Раньше во время своих экспедиций Калли боялась только одной лесной обитательницы – вороны цвета сажи с гладкими, маслянистыми перьями. Ворона вспархивала на искривленные клены, и ее хриплое карканье перекрывало приглушенные лесные шумы и шорохи. Калли живо представляла, как целая стая черных птиц с умными и холодными, похожими на бусинки, глазами пикирует на нее откуда-нибудь из засады. Ей было не по себе; казалось, птицы следят за ней и оценивают ее силы. Вороны как будто провожали ее, шумно перекликаясь и хлопая крыльями. Калли подняла голову, но никаких ворон не увидела, зато заметила одинокого сероперого поползня, который бегал по стволу дерева, ища насекомых.

– Мы в ту сторону идем? – Гриф остановился и внимательно огляделся по сторонам. Говорил он четче, чем раньше, язык уже не заплетался.

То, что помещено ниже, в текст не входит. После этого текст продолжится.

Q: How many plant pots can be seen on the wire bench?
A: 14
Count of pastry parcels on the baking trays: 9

Калли кивнула. Они прошагали еще минут десять, а потом свернули с Широколистной тропы в густые заросли орешника. Калли внимательно смотрела себе под ноги – нет ли ядовитого плюща. Ничего не увидев, она засеменила в гору, вздрагивая на каждом шагу. Заросли неожиданно расступились, и впереди показался дом помощника шерифа Луиса. Задний двор зарос высокой травой, еще влажной от росы, у маленьких качелей валялись бейсбольные биты, рукавицы и другие игрушки. На подъездной дорожке рядом с коричневым одноэтажным домом стояла зеленая машина-универсал. Везде царила полная тишина, только над клумбой маргариток деловито жужжали пчелы. Казалось, дом дремлет на утреннем солнышке.

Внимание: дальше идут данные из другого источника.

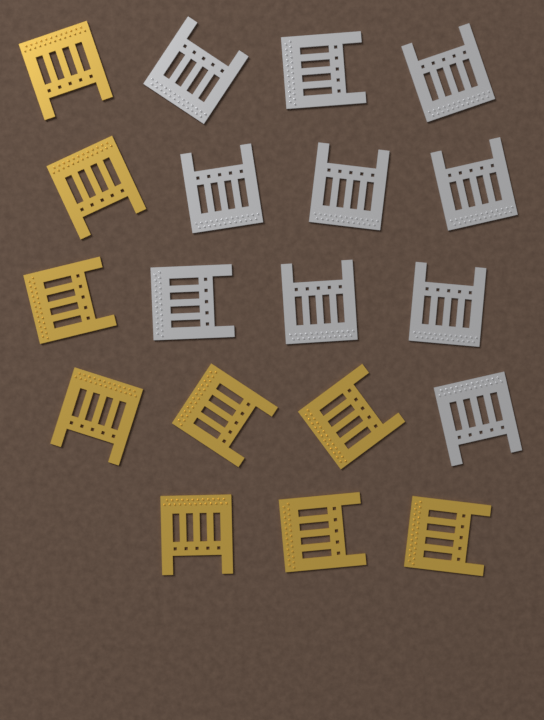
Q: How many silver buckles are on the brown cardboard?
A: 10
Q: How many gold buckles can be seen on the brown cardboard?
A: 9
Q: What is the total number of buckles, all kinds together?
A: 19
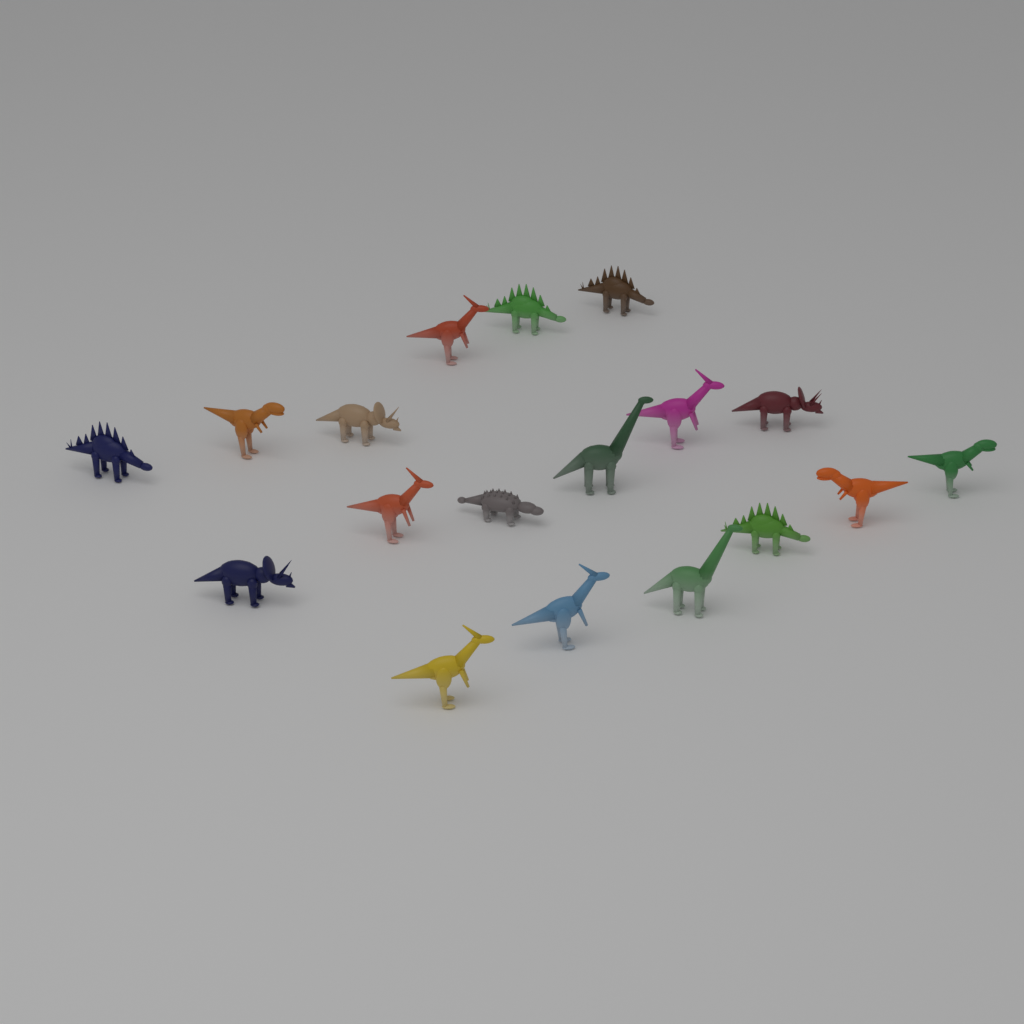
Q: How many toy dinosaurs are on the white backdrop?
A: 18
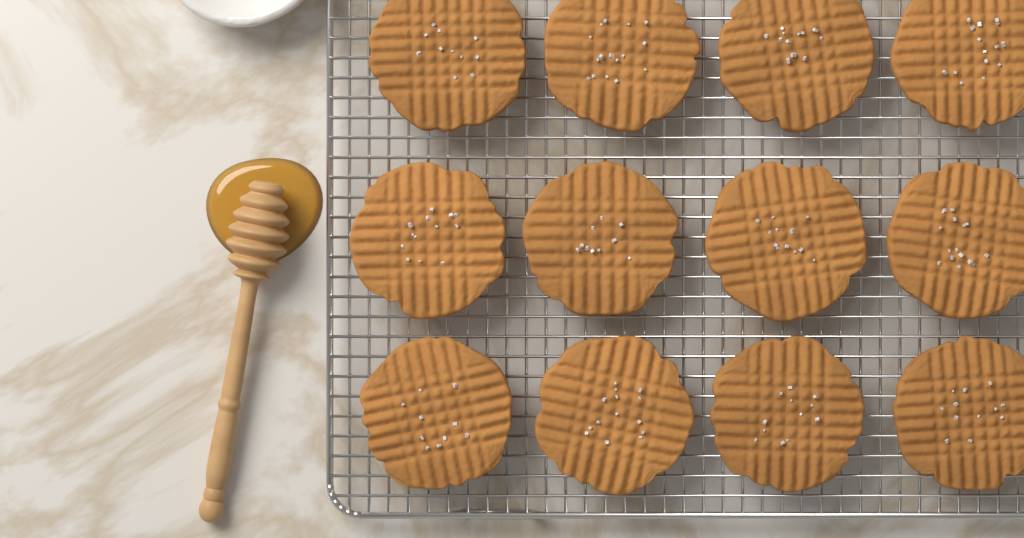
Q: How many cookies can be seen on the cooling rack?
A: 12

Гриф слегка растерялся, он как будто не знал, что делать дальше. Руки, лежащие на плечах Калли, слегка дрожали – она чувствовала эту дрожь сквозь тонкую ночнушку.

– Обещал же я отвести тебя к твоему папуле. Подумать только, ты могла бы жить вот в таком красивом доме! – Гриф хрипло хохотнул и потер налитые кровью глаза. – Зайдем, что ли, поздороваемся? – Его ярость понемногу улетучивалась.

Калли с несчастным видом покачала головой.

– Пошли, у меня голова раскалывается! – Он снова схватил Калли за плечо, но вдруг остановился – хлопнула сетчатая дверь, и на крыльцо вышла босая женщина в шортах и футболке. К уху она прижимала трубку радиотелефона. До них донесся ее высокий, пронзительный голос:

– Ради нее ты носом землю рыть готов! Как же, ее драгоценная доченька пропала!

Гриф застыл на месте, Калли шагнула вперед, чтобы лучше слышать, но Гриф дернул ее назад. Калли узнала жену Луиса, Кристину.

– Мне плевать, что пропали две девочки! Для тебя главное, что ее дочка потерялась! – ожесточенно выкрикнула Кристина. – Стоит Антонии позвонить, и ты тут же несешься к ней, забыв обо мне… о нас! – Кристина помолчала, слушая ответ. – Луис, мне все равно. Делай что должен, только не жди, что я буду прыгать от радости! – Кристина оторвала трубку от уха, в сердцах нажала кнопку отбоя и замахнулась, как будто собиралась швырнуть телефон в кусты. В последний миг она опомнилась, чертыхнулась и сунула трубку в карман. Перед тем как войти в дом, она еще раз громко чертыхнулась и сорвала злость на сетчатой двери, хлопнув ею что есть сил.

– Фу-у-у! – выдохнул Гриф и посмотрел на Калли. – Выходит, ты у нас пропала? Интересно, кто тебя утащил? – Он неприятно хохотнул. – О-о-о, я огромный и страшный похититель! Ну и дела… Пошли домой, а то твоя мать нам устроит…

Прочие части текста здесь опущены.